ABOUT THIS TASK:
Can you write out every item below again, swapping "white wall sign" for "white placard" wherever it occurs and keeping everything else the same? Leave out the pictures.

(ENTRIES PROVIDED Opens)

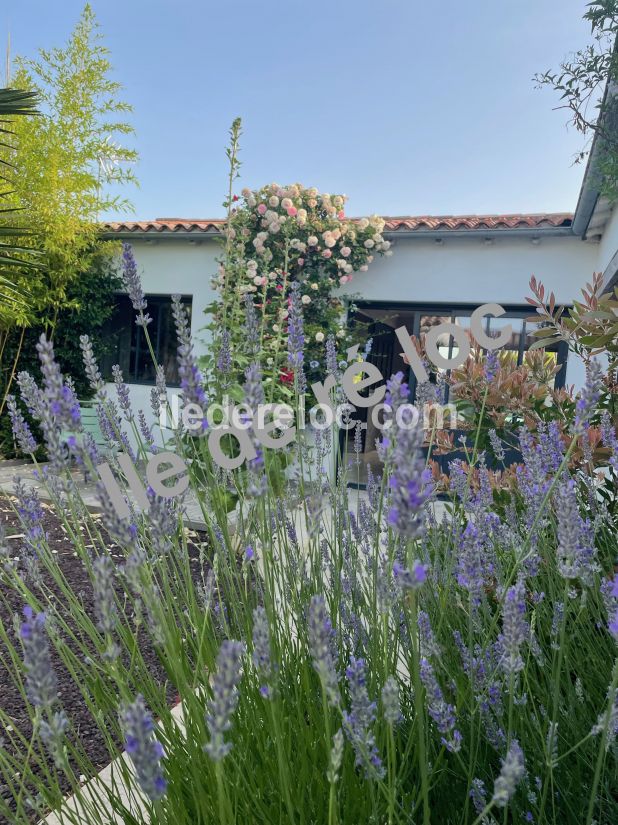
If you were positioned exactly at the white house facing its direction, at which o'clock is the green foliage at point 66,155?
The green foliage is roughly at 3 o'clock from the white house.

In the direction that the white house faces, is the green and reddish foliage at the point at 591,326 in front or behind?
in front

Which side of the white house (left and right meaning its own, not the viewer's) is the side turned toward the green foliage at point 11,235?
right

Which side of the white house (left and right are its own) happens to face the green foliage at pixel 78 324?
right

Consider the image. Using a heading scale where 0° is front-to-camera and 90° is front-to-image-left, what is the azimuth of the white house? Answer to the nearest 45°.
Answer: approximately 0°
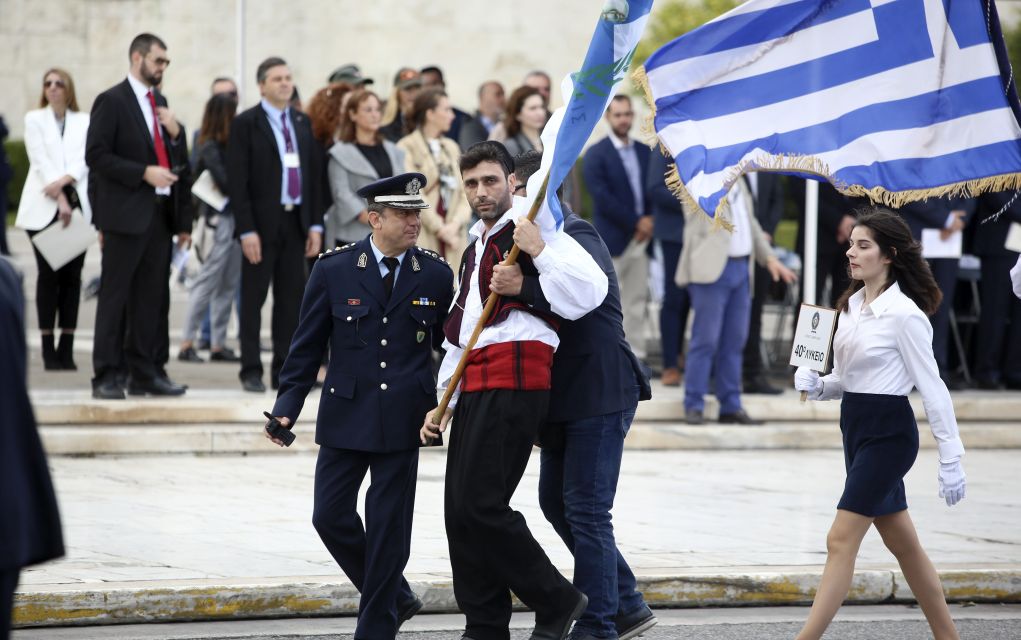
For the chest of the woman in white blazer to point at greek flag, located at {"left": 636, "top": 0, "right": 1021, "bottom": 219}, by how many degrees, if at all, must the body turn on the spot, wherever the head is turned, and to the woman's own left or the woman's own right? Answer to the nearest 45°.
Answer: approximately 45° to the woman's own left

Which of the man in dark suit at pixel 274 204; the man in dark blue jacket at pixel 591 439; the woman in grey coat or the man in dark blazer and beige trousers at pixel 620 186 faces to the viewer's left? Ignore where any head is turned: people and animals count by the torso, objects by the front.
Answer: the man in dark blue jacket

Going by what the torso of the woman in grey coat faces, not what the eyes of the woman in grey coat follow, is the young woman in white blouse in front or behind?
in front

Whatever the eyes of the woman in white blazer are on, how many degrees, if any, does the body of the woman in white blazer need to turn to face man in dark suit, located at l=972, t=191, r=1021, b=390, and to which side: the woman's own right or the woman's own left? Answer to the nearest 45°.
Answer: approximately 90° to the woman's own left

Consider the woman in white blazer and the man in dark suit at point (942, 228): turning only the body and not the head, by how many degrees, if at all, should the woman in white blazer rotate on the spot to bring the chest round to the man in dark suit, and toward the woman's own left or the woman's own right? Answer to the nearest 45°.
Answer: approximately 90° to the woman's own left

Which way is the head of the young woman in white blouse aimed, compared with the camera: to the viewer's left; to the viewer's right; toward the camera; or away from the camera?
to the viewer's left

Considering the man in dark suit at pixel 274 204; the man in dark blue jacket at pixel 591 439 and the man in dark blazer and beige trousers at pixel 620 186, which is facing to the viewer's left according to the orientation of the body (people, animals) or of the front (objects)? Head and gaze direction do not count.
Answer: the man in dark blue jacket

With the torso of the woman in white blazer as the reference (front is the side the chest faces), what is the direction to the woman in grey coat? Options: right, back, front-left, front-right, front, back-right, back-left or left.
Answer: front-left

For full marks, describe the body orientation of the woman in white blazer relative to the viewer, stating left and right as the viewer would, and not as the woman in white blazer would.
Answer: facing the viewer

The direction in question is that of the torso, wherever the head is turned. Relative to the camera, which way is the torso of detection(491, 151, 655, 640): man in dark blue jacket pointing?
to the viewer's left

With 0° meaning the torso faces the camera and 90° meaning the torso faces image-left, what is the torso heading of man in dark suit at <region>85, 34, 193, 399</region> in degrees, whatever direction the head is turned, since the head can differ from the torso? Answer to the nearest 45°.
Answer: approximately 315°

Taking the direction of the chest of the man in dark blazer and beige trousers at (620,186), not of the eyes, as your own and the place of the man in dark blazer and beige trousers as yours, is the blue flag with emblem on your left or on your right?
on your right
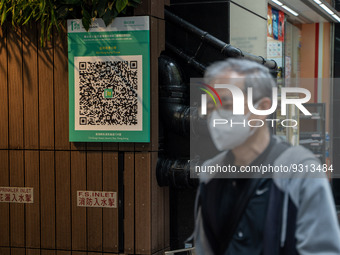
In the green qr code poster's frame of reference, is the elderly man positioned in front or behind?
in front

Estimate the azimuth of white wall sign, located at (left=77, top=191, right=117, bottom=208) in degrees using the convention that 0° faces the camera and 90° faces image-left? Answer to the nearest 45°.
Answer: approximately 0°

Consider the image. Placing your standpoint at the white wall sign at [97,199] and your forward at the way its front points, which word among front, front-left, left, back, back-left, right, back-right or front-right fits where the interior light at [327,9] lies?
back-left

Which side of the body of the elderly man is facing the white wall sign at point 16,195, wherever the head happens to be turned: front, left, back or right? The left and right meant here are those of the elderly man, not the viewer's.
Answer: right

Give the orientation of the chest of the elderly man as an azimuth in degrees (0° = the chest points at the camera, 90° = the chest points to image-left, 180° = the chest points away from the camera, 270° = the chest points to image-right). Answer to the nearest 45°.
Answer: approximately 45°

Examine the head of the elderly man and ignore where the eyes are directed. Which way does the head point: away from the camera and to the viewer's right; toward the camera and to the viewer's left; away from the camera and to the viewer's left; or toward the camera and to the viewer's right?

(ENTRIES PROVIDED Closes)

SOLUTION TO THIS EXERCISE:
If you were positioned exactly at the white house facing its direction, at which o'clock is the green foliage at point 66,155?
The green foliage is roughly at 3 o'clock from the white house.

In the direction that the white house faces, is the green and reddish foliage at the point at 591,326 in front or behind?
in front

Which side of the white house (left and right meaning its own, not the viewer's) is the side turned toward the green foliage at point 11,235?
right

Which side of the white house (left and right are its own) happens to face the green foliage at pixel 78 324?
right

Consider the image. Using a heading scale where 0° is front-to-camera and 90° is front-to-image-left, what is the azimuth of the white house? Answer to the nearest 45°.
Answer: approximately 0°
For the chest of the woman in white blazer to point at greek flag, located at {"left": 636, "top": 0, "right": 1021, "bottom": 219}, by how many degrees, if at all, must the body turn on the spot, wherever the head is turned, and to the woman's own left or the woman's own right? Answer to the nearest 45°.
Answer: approximately 45° to the woman's own left

Which of the man in dark suit at pixel 274 204; the man in dark blue jacket at pixel 591 439; the woman in grey coat or the man in dark blazer and beige trousers at pixel 620 186 faces to the viewer's left? Ignore where any head is turned: people and animals count by the torso, objects by the front.
Answer: the man in dark blue jacket

Going by what the torso of the woman in grey coat faces, not what the eyes of the woman in grey coat follow, is the young woman in white blouse in front or behind?
in front

Whatever the eyes of the woman in white blazer are on, how many degrees, if any, does the body of the woman in white blazer need to turn to face man in dark suit, located at l=972, t=191, r=1021, b=390, and to which side: the woman's own right or the woman's own left? Answer to the nearest 45°.
Answer: approximately 90° to the woman's own left

Consider the woman in white blazer and the man in dark suit at point (942, 228): turning only the body and not the head, by how many degrees, if at all, should the woman in white blazer rotate on the spot to bring the chest round to the man in dark suit, and toward the woman's own left or the woman's own right? Answer to the nearest 45°.
Answer: approximately 90° to the woman's own left

Which way is the head of the young woman in white blouse aimed, compared with the camera: to the viewer's left; to the viewer's right; toward the camera; or away from the camera?
to the viewer's left

Considering the man in dark suit at pixel 274 204; the man in dark blue jacket at pixel 591 439 and the man in dark blazer and beige trousers at pixel 620 186, which is facing to the viewer's left according to the orientation of the body (people, animals) or of the front (objects)? Head and gaze direction do not count.
Answer: the man in dark blue jacket

With the torso of the woman in white blazer as the reference (front is the side the chest faces), what is the direction to the woman in grey coat? Options: right, back, front-left, front-right, front, back-right, back-left or left.
Answer: front-left

For full marks, describe the body orientation of the woman in white blazer relative to the viewer, stating left and right as the viewer would, and not as the woman in white blazer would.
Answer: facing the viewer

The direction in question is that of the torso, wherever the head is turned. Relative to the camera, which way is the torso of detection(491, 151, 655, 640): man in dark blue jacket pointing?
to the viewer's left

With 0° meaning the torso faces the camera and 90° meaning the torso faces image-left, what is the torso heading of man in dark suit at <region>85, 34, 193, 399</region> in degrees, whatever direction the head is turned, since the head can differ from the torso? Answer to the nearest 45°.
Answer: approximately 315°

Taking the direction of the chest of the man in dark blazer and beige trousers at (620,186), not of the eyes, as your own and the place of the man in dark blazer and beige trousers as yours, is the blue flag with emblem on your left or on your right?
on your right
In the green qr code poster's frame of reference, is the elderly man positioned in front or behind?
in front

Estimate the azimuth of white placard, located at (left=77, top=191, right=117, bottom=208) in degrees using the convention that 0° faces the camera and 90° faces image-left? Answer to the nearest 45°.
Answer: approximately 0°

Consider the image. Placing your standpoint at the white placard at [97,199] and your forward at the way its front points, which word among front, front-left, left, back, back-left, right, back-right or front-right fits where the interior light at [327,9] lies?
back-left

Which side of the body of the elderly man is facing the white placard at point 16,195, wherever the head happens to be turned: front, left, back or right? The left and right meant here are those of the elderly man, not the viewer's.
Answer: right

Give the orientation of the chest of the elderly man as an azimuth in degrees (0° = the chest points at the camera, 90° = the chest points to image-left, 180° = the chest points away from the camera, 270° = the chest points to image-right). Answer to the nearest 45°.
Answer: approximately 45°

Examine the head of the elderly man and ignore where the eyes are directed. Which way does the head point: away from the camera and to the viewer's right; toward the camera and to the viewer's left; away from the camera and to the viewer's left; or toward the camera and to the viewer's right?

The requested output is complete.